*Excerpt*
========================
Loan Review – June 2018

Monthly Commentary

July 10, 2018

There is a symbiotic relationship between the loan market and the CLO market. The loan market could not grow without CLO growth and CLO growth could not occur without overall loan growth. Obviously, there is a bit of a chicken and egg issue. The overall size of the CLO market is roughly 53% of the entire size of the institutional loan market. During the last 17 years, CLOs represented anywhere from 43% to 70% of the entire loan market. If 1 of every 2 dollars buying leveraged loans is being bought by a CLO, then the health of one market is inextricably linked to the other market.

Growth of the CLO & Loan Market

Source: US High Yield and Leveraged Loan Strategy – JP Morgan

This relationship was evident in June as the monthly CLO issuance was the largest of the year. In fact, on a year-to-date basis, 2018 has had more CLO issuance (including new issue and refinancings) than the first six months of 2017 (second largest issuance year on record) and the first six months of 2014 (the largest CLO issuance year on record). Even if you ignore refinancing, the first six months of 2018 produced larger CLO issuance volumes than the first six months of either 2017 or 2014.
========================
Extracted records:
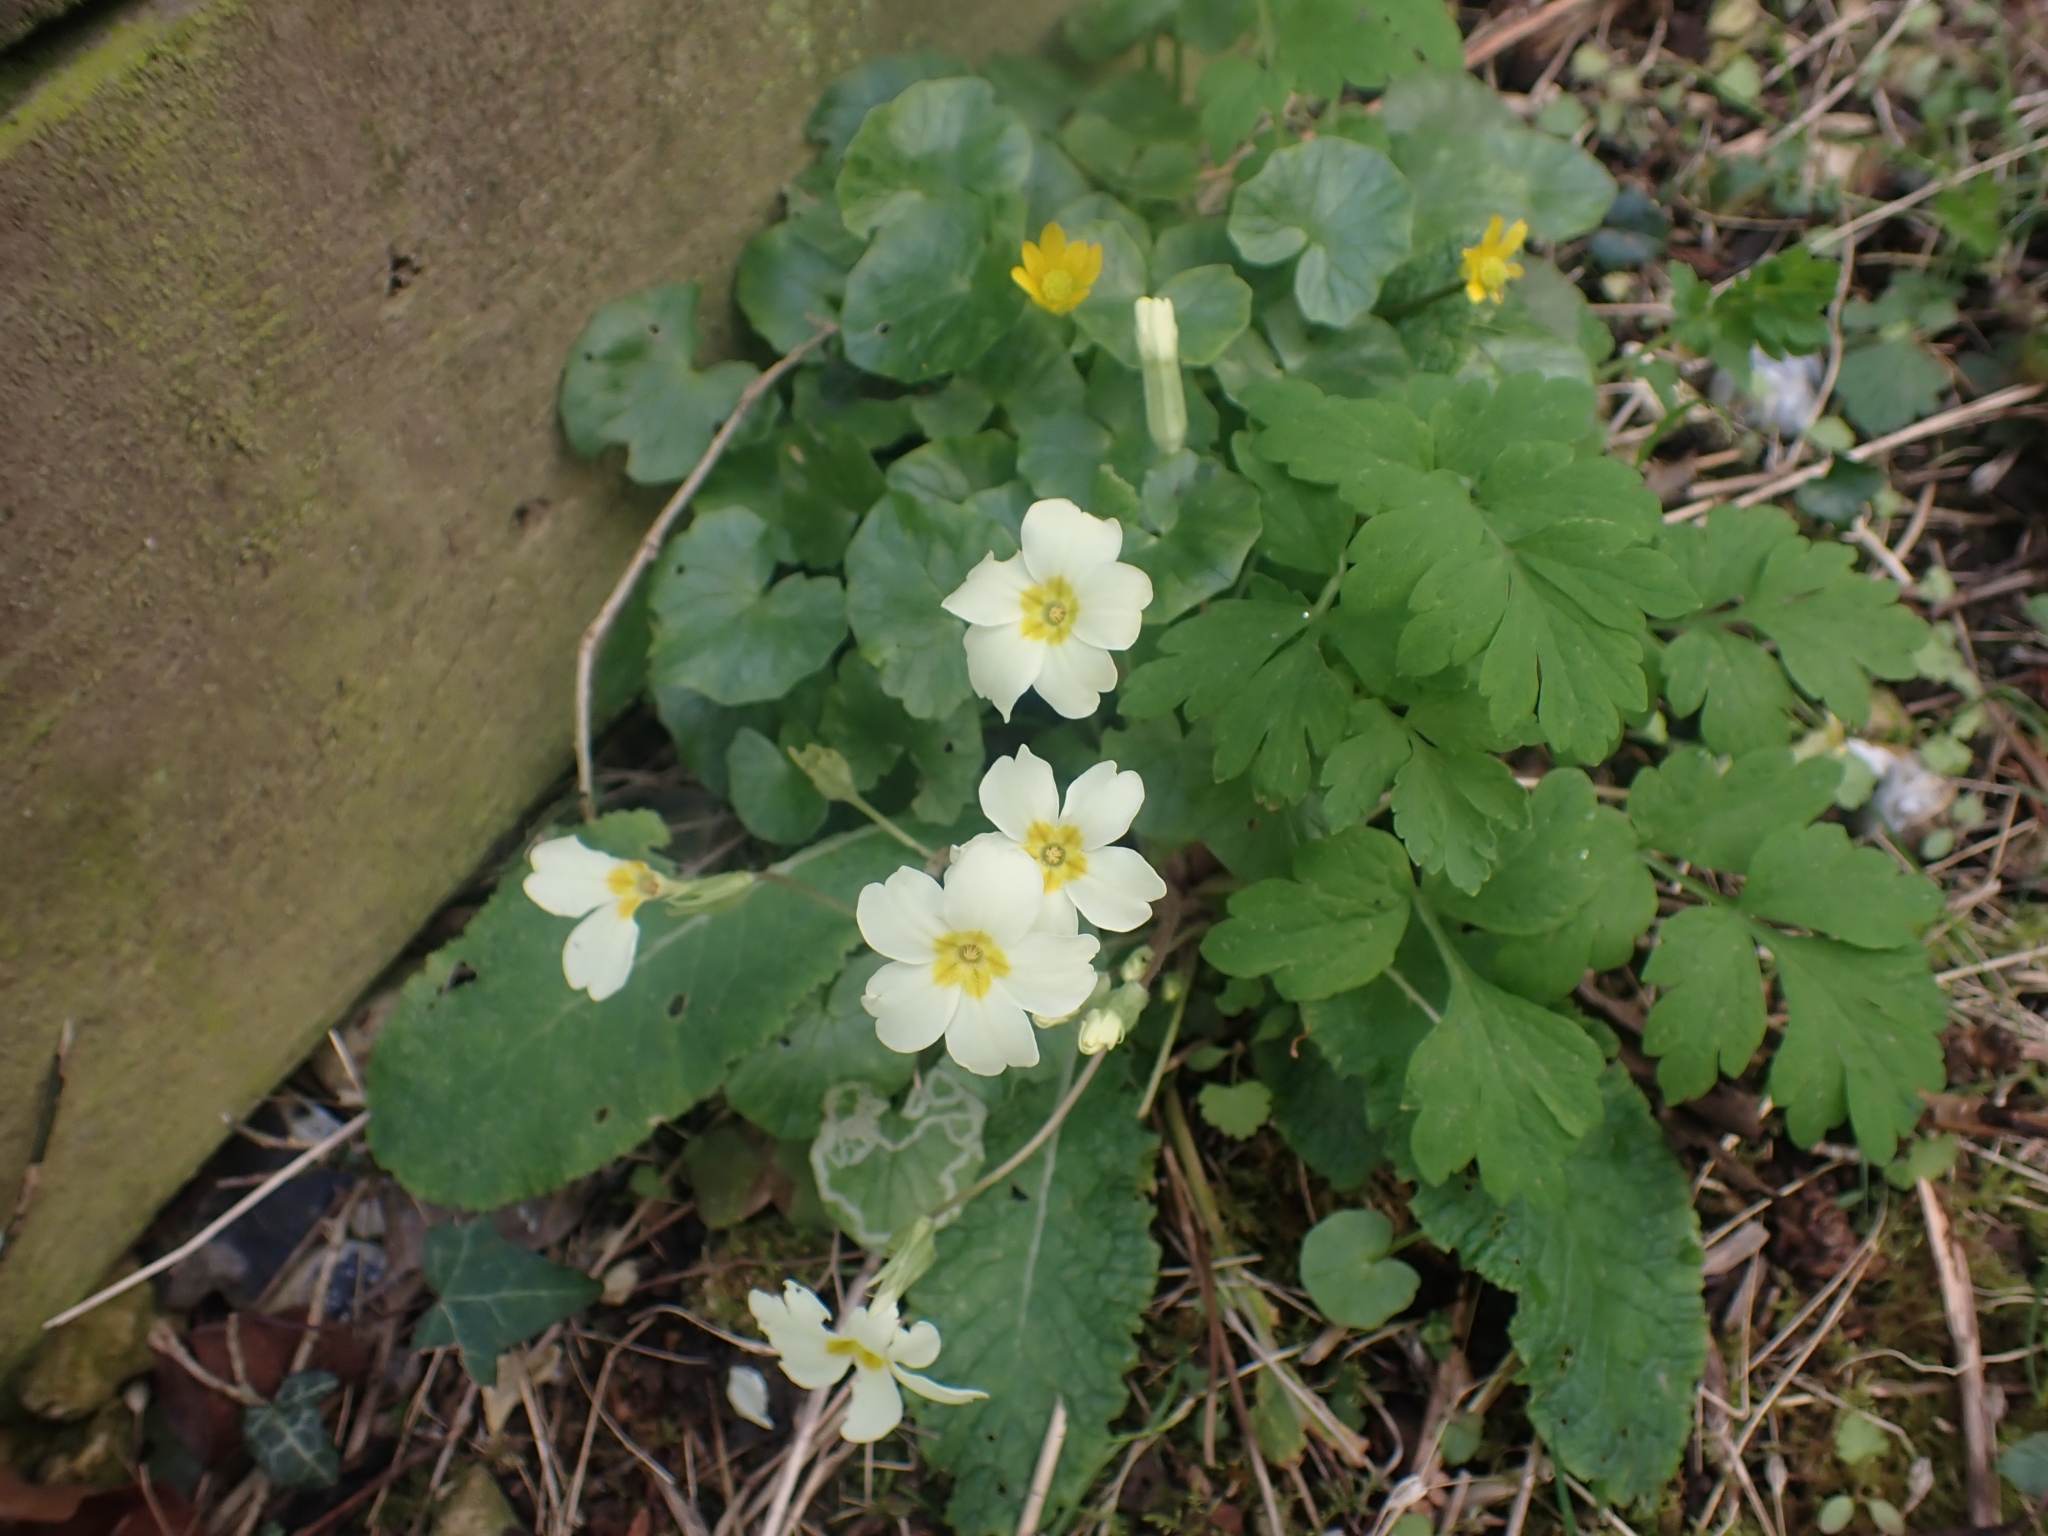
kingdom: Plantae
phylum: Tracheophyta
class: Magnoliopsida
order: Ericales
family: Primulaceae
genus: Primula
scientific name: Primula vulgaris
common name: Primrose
========================
List every percentage figure stated in the loan review. Rely only on the loan review to complete the work.

*Exercise response*
53%, 43%, 70%